We are social animals who live by social rules and shame is a powerful mechanism used to ensure we keep to these rules. For children there are a lot of rules to learn. Let’s take the example that biting other children is generally frowned upon. If we, knowingly or unknowingly, break this rule others let us know we have transgressed. They are disappointed in us and may withdraw their affection to signify that our behaviour is unacceptable. This is the function of shame; biting others is not OK and hopefully we learn the lesson and move on. However, what is often learned is not “it is bad to bite people” but “I am bad”. We internalise the message and form a belief that we are unlovable, defective or not enough.
If shame with positive intentions can have this negative outcome shame with negative intent can be devastating. The experience of invalidation, bullying, neglect or abuse can leave us with toxic shame, defined as a deeply held feeling of worthlessness, personal inadequacy and self loathing. Others treat us badly and we turn that experience into a belief about ourselves. Unlike guilt, the feeling of doing something wrong, shame is the feeling of being something wrong. In Ireland the school system and the church used shame to ensure compliance, social media now does the same thing.
The affect or feeling of shame is extraordinarily painful. The words used to describe the feeling point to inner collapse, a sinking feeling in the pit of our stomachs, we cringe inwards, we drop eye contact. To feel shame feels like falling from grace. It cuts, “to the bone of our sense of basic worth and capacity to survive and cope” (Wheeler, 1997). The experience of shame alters how we feel about ourselves as people in a way other emotions do not. “Shame is felt as an inner torment, as a sickness of the soul. It is the most poignant experience of the self by the self…. a wound felt from the inside” (Kaufman, 1980).

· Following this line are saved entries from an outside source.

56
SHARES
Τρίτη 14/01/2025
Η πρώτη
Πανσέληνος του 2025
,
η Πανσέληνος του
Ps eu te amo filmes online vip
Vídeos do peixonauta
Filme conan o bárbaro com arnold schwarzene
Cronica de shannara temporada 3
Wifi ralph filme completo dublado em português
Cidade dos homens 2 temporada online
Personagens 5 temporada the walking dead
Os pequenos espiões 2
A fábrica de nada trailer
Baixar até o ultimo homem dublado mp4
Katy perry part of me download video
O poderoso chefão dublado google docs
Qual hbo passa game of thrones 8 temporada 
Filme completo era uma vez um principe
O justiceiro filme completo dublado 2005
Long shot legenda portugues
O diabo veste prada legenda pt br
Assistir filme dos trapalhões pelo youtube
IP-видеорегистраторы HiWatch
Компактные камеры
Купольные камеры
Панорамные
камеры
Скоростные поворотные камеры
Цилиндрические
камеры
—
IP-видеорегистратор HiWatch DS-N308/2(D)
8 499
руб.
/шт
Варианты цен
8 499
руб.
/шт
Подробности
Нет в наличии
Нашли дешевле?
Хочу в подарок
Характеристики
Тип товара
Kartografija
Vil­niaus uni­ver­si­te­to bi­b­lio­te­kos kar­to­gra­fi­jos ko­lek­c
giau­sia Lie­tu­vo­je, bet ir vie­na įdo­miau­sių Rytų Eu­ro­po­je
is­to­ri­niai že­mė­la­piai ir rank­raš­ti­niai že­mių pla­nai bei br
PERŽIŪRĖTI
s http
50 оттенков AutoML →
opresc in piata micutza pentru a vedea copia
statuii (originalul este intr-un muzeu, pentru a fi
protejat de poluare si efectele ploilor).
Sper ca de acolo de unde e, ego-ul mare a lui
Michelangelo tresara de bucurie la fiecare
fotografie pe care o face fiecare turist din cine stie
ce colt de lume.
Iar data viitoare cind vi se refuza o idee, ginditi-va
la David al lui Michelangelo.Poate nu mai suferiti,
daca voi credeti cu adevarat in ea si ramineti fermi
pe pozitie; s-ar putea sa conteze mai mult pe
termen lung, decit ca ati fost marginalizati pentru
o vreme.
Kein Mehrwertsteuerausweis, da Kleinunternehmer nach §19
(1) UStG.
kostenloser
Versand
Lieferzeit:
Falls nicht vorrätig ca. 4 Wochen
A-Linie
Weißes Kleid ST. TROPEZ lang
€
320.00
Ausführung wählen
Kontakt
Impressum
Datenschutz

Shame also causes us to organise our world around avoiding feeling it. The intensity of the feeling is such that we will do whatever is necessary to not feel it again. We hide from ourselves and from others, often with damaging effects. The “realisation” that we are not good enough is so devastating why risk the disgust others would feel if we showed who we really are. We get locked into our own shame bubbles, presenting a more “acceptable self” to the world. We all do this to greater or lesser extents. It’s exhausting.
As shame is accumulated it can also be dispelled. We do this by naming it, understanding that it is a universal phenomenon and not our worst secret. Shame is the result of insufficient support. We needed our caregiver to explain that while we are acceptable, the behaviour of biting is not. We needed to be seen and our opinions validated. We needed someone to step in and call the bully out. We needed to be kept safe. Once we recognise this awful feeling (not fact) is about what happened we can support ourselves in how we treat ourselves and allow support from others. We can revisit what was threatened in the first place; our basic sense of worth and our need for connection and belonging. To be with a safe other and allow our shame to be present is to allow for a corrective experience. When we experience acceptance rather than rejection and know we are not the only one who feels this way, the grip of shame is loosened. “Shame dies when stories are told in safe spaces” (Voskamp).